Suppose one of your firm’s laptops were stolen — would it be secure? Do you know if your organization’s PCs follow basic ENERGY STAR efficiency guidelines? And how do your systems stack up when compared to the Federal Desktop Core Configuration security standards that the US government mandates for its own PCs?
If you don’t know, haven’t thought about it, or are generally feeling sheepish at this point, don’t worry. This series aims to provide you with a framework for thinking about these kinds of issues and to give you the tools to deliver practical results. Whether you are a business decision maker or a technology implementer, the ability to pose high-level ad hoc questions about the state of your company’s IT assets is crucial to making informed decisions.
Baselines and compliance monitoring
Dynamism — businesses need the flexibility to adapt and today’s computing systems are nothing if not flexible. Unfortunately, dynamism comes with a price: the risks and challenges of instability. Compared to the old mainframe era, where change was slow and gated and systems were isolated islands, today’s computing landscape is fast-moving, change is often introduced by end users, and systems are highly-connected and unstable. Poorly managed change, known in the trade as “configuration drift,” is the enemy of systems stability.
Baselines are a commonly-used method for thinking about and monitoring change in dynamic environments. Broadly speaking, you can use baselines in two ways: 1) to characterize change from a known state; and 2) monitoring compliance with an independent standard.

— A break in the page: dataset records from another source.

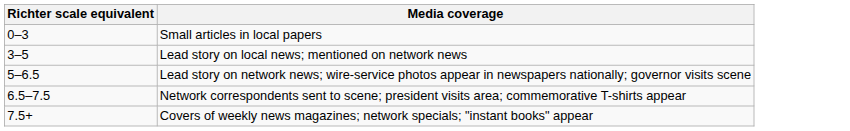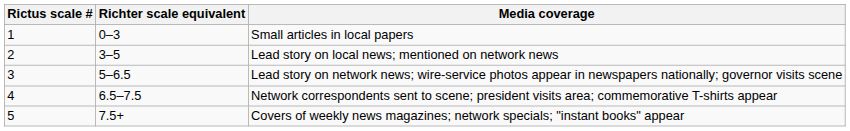+ column: Rictus scale # | 1 | 2 | 3 | 4 | 5
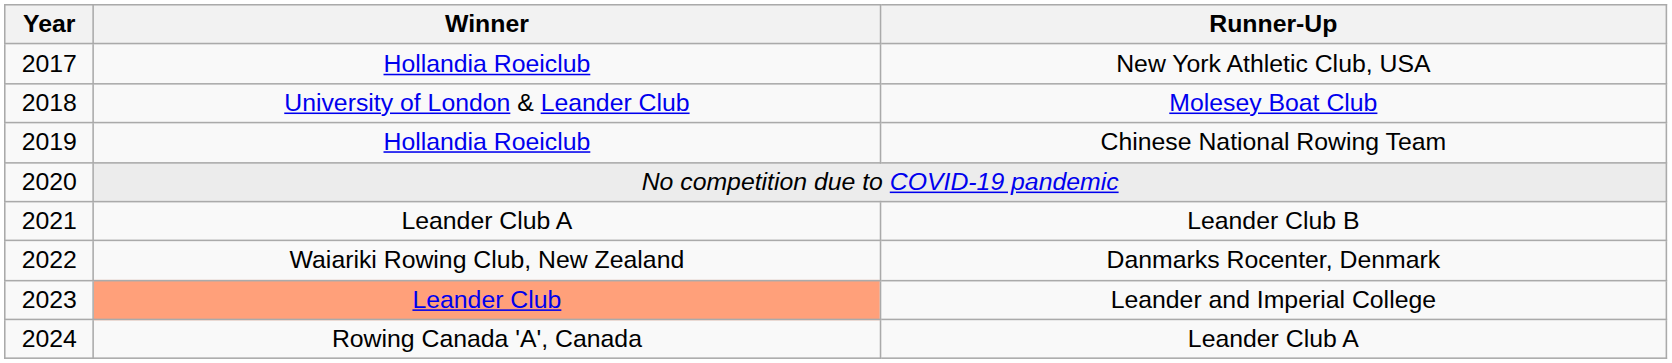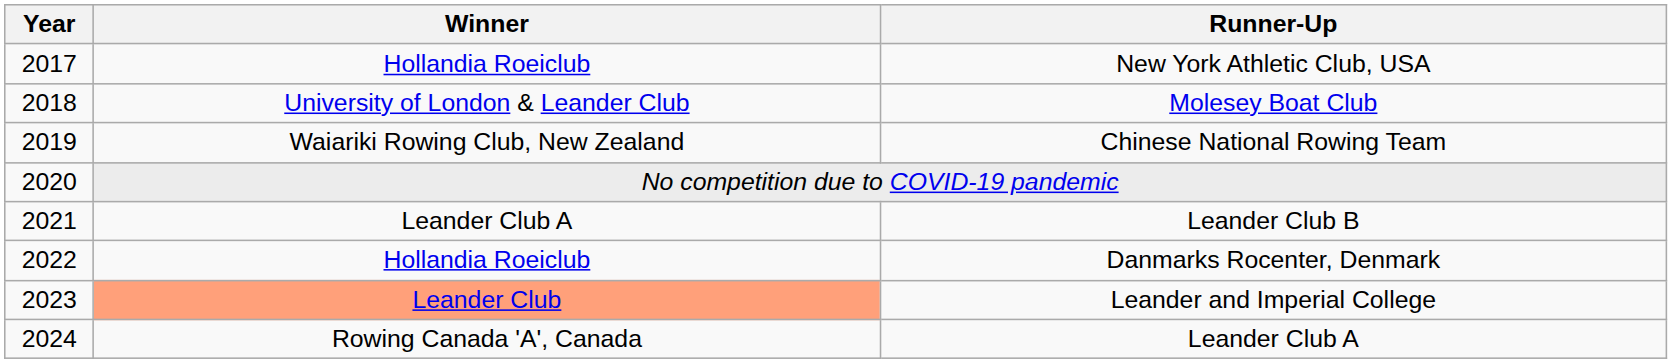Chinese National Rowing Team | Winner: Hollandia Roeiclub -> Waiariki Rowing Club, New Zealand
Danmarks Rocenter, Denmark | Winner: Waiariki Rowing Club, New Zealand -> Hollandia Roeiclub
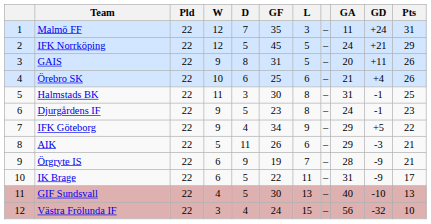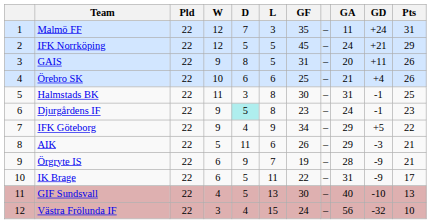columns swapped: L <-> GF
Djurgårdens IF | D: no background -> paleturquoise background
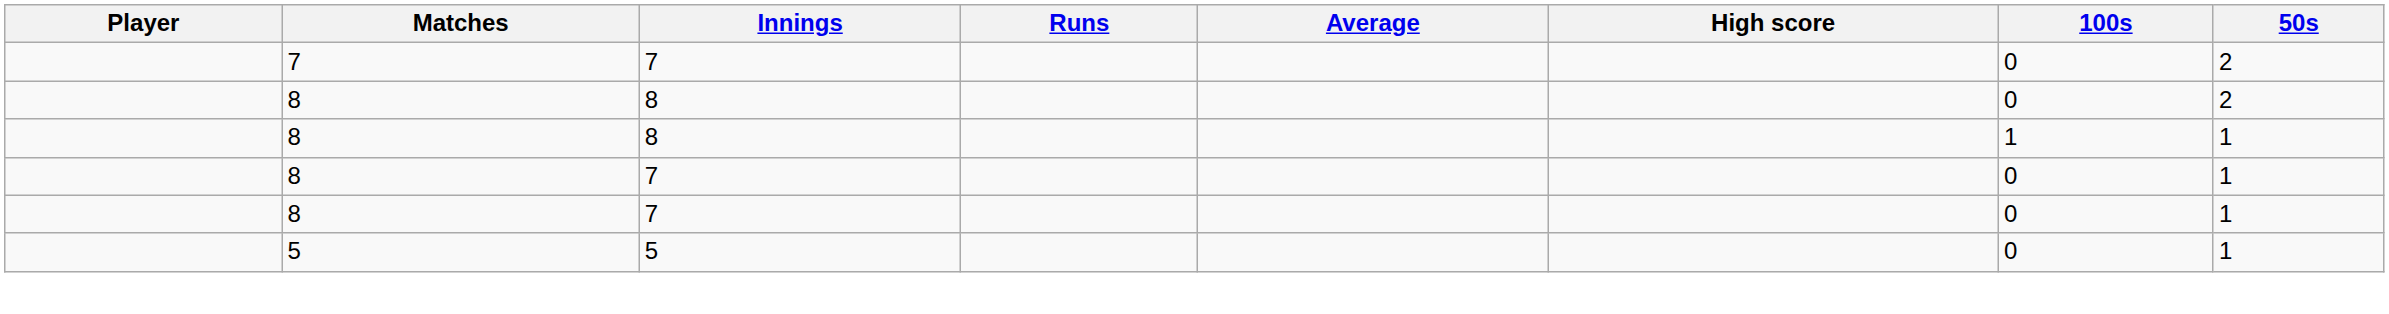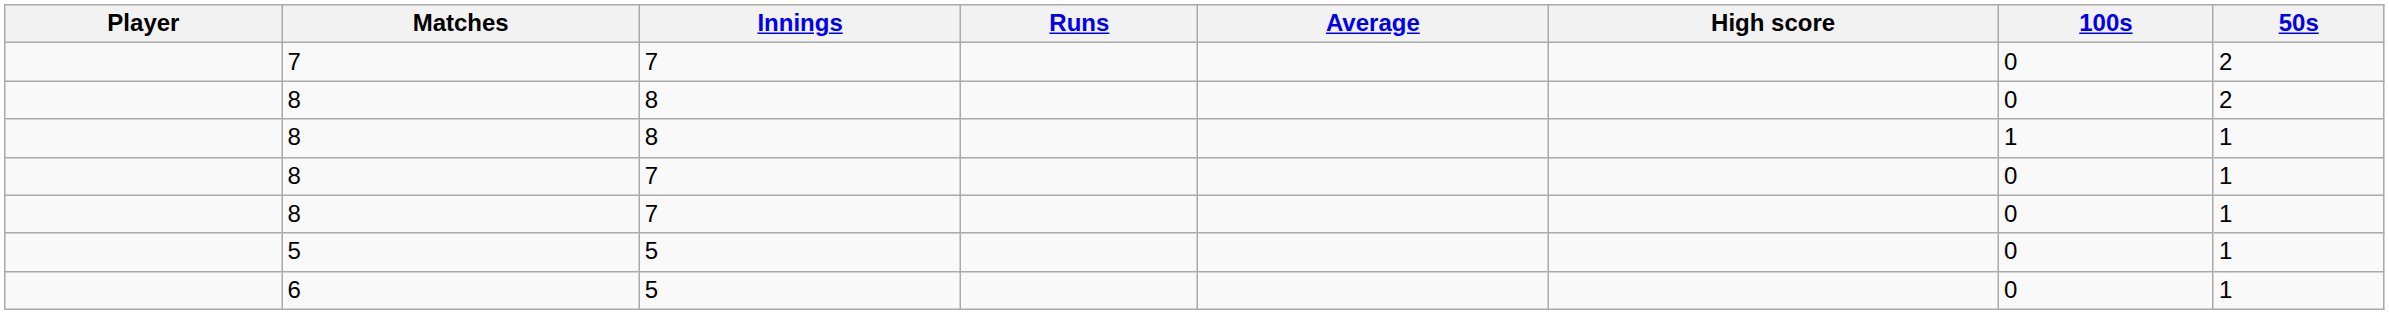+ row: 6 | 5 | 0 | 1
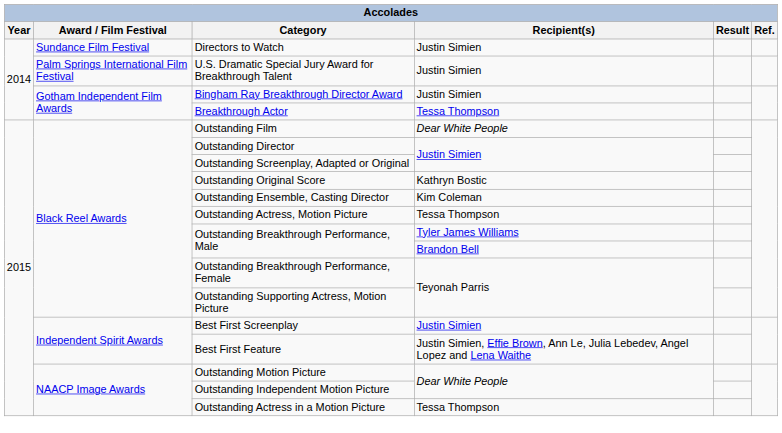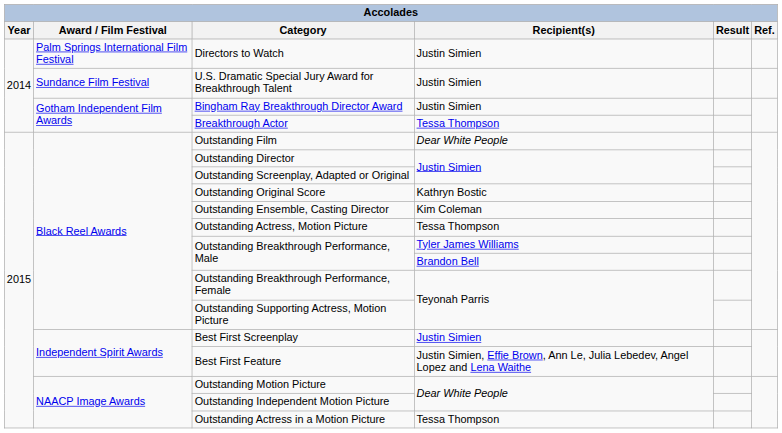Directors to Watch | Award / Film Festival: Sundance Film Festival -> Palm Springs International Film Festival
U.S. Dramatic Special Jury Award for Breakthrough Talent | Award / Film Festival: Palm Springs International Film Festival -> Sundance Film Festival
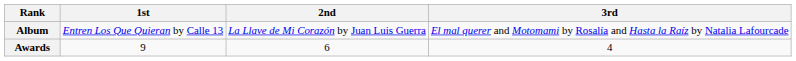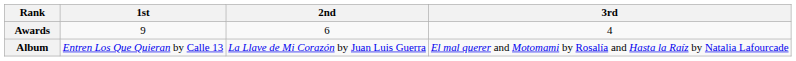rows swapped: Album <-> Awards
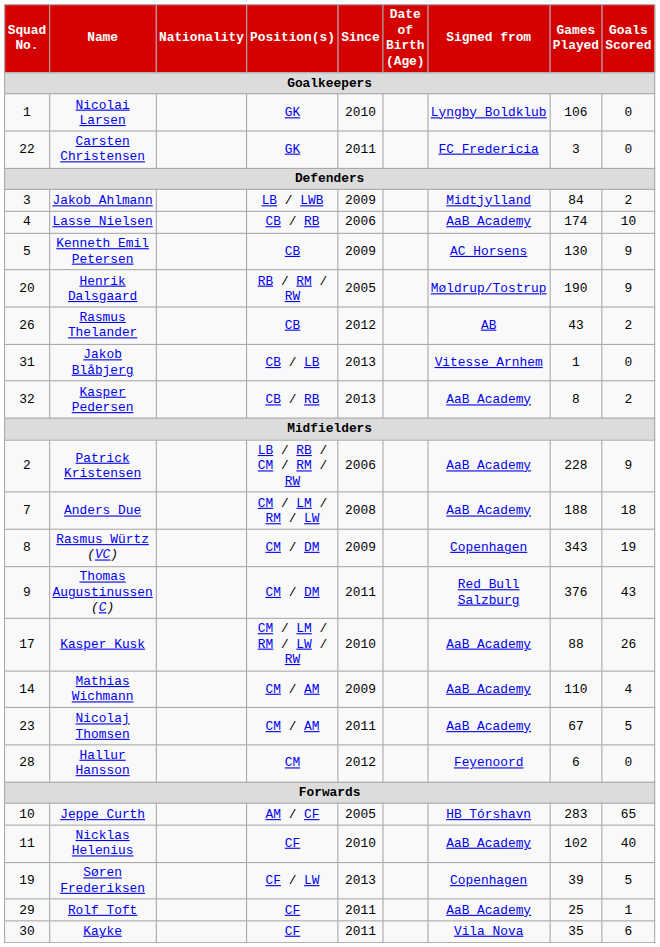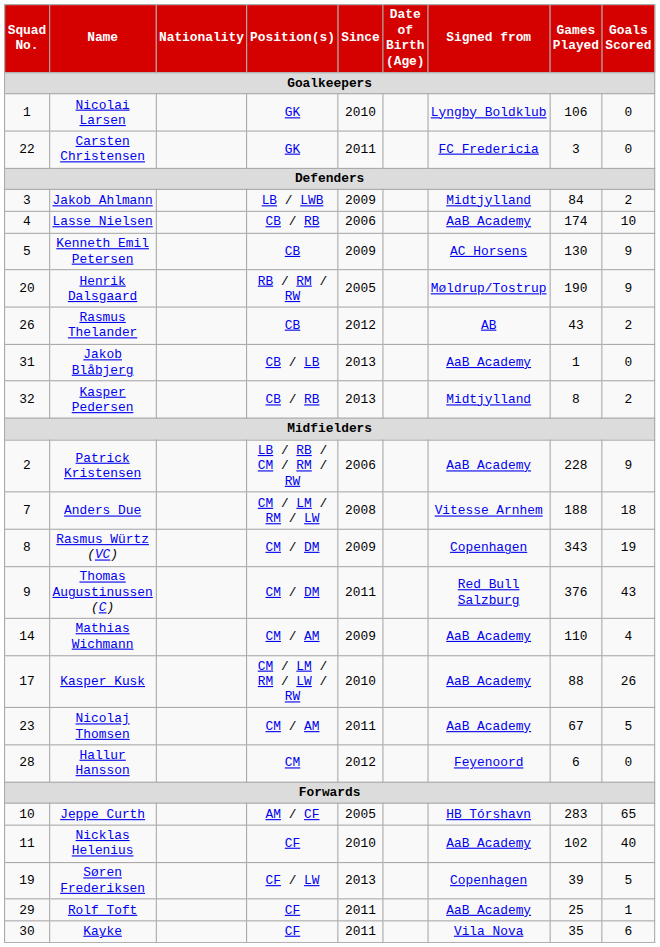Jakob Blåbjerg | Signed from: Vitesse Arnhem -> AaB Academy
Kasper Pedersen | Signed from: AaB Academy -> Midtjylland
Anders Due | Signed from: AaB Academy -> Vitesse Arnhem
rows swapped: Mathias Wichmann <-> Kasper Kusk
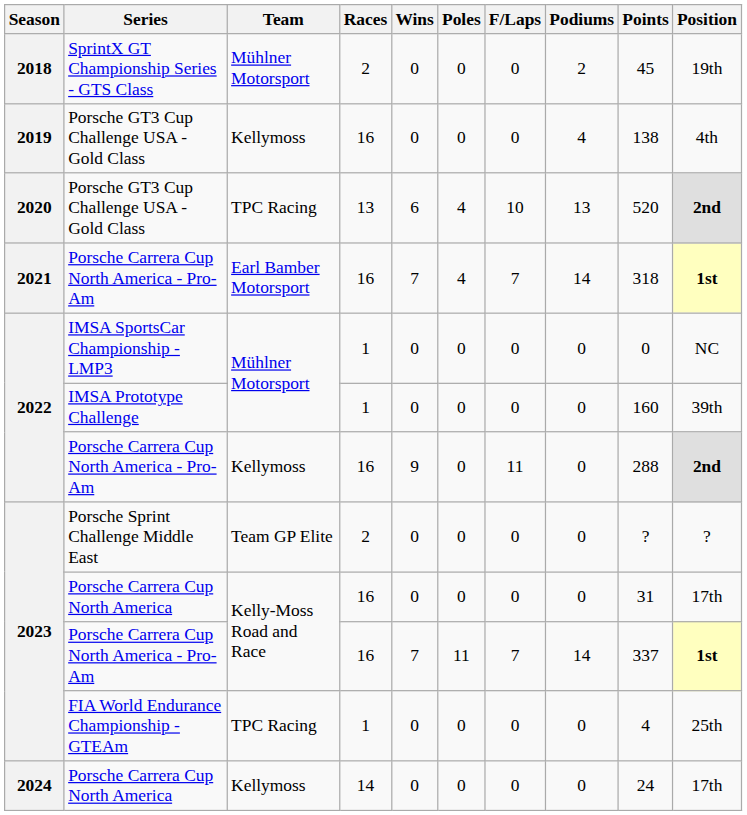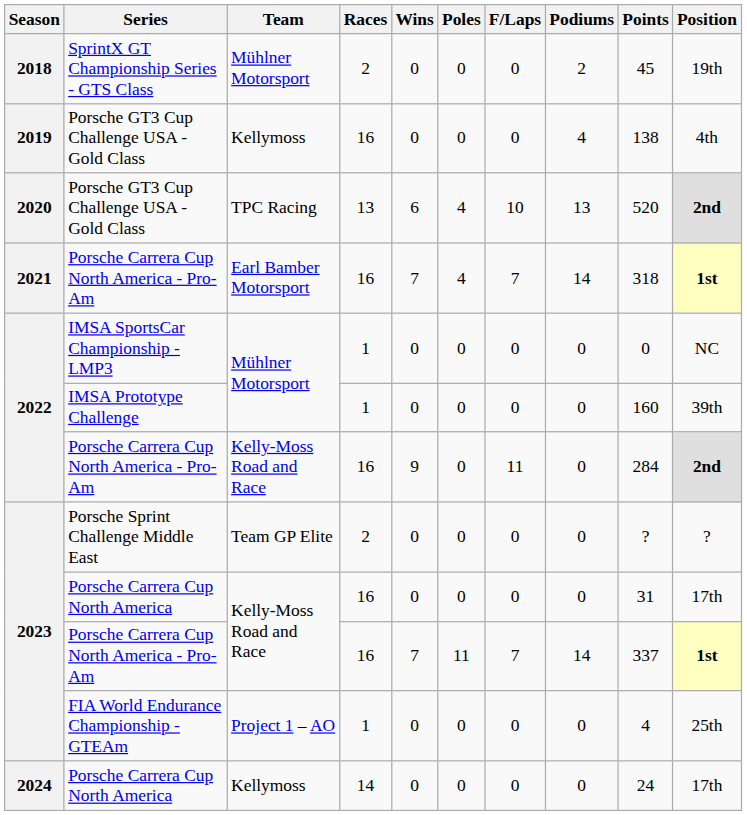2022 / Porsche Carrera Cup North America - Pro-Am | Team: Kellymoss -> Kelly-Moss Road and Race
2022 / Porsche Carrera Cup North America - Pro-Am | Points: 288 -> 284
FIA World Endurance Championship - GTEAm | Team: TPC Racing -> Project 1 – AO
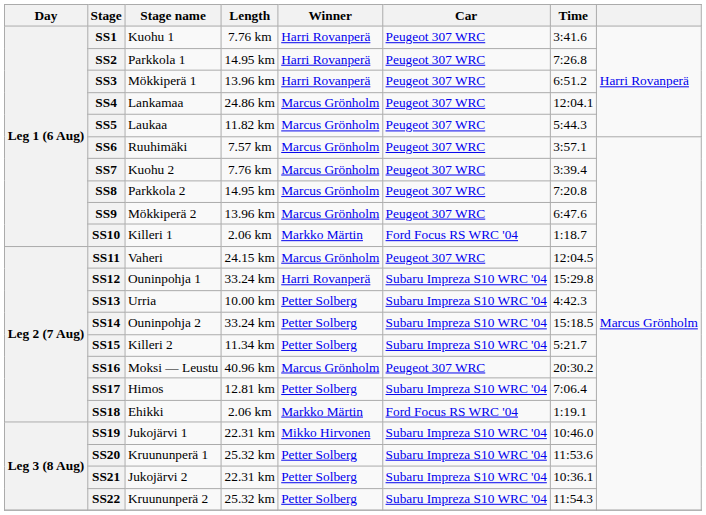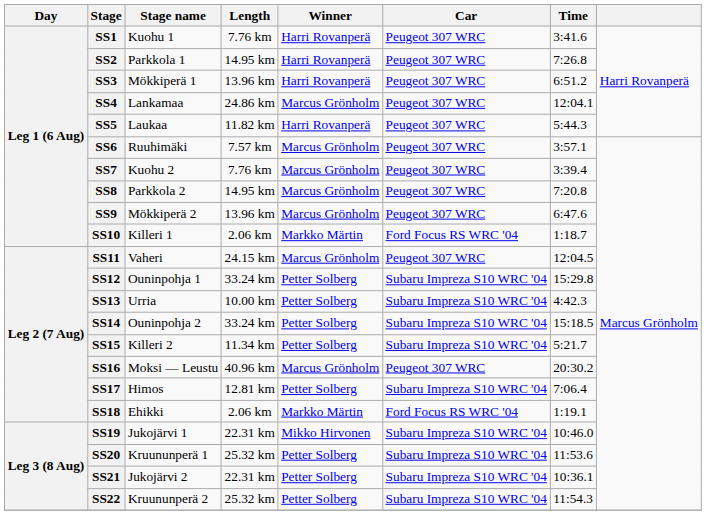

SCCM – Desired Configuration Management
This series discusses a powerful tool that organizations can use to get a better handle on the state of their enterprise IT environments. Desired Configuration Management (DCM), as this useful tool is somewhat inelegantly known, is built into Microsoft’s Systems Center Configuration Manager (SCCM). While SCCM is widely used in contemporary business to manage software distribution and operating system builds, DCM is less understood and used. Once mastered, however, it offers X-ray vision into an organization’s IT assets.
The first three parts of this series take a detailed look at the use of DCM for a specific business need: ensuring that an organization’s laptops meet a company-mandated security baseline. We’ll learn what a baseline is, how to set one up, give concrete examples of items to check, and show how to monitor compliance with the baseline. Having learned the low-level details of how DCM works, the series will then move up a level to show how you can download third-party baselines for monitoring such things as US government computer security standards, Energy Star compliance, etc. At the end of this series, you will appreciate the insights that DCM can offer your business, how to write your own compliance monitoring baselines, and how to leverage independently-developed baselines to think creatively about your IT infrastructure.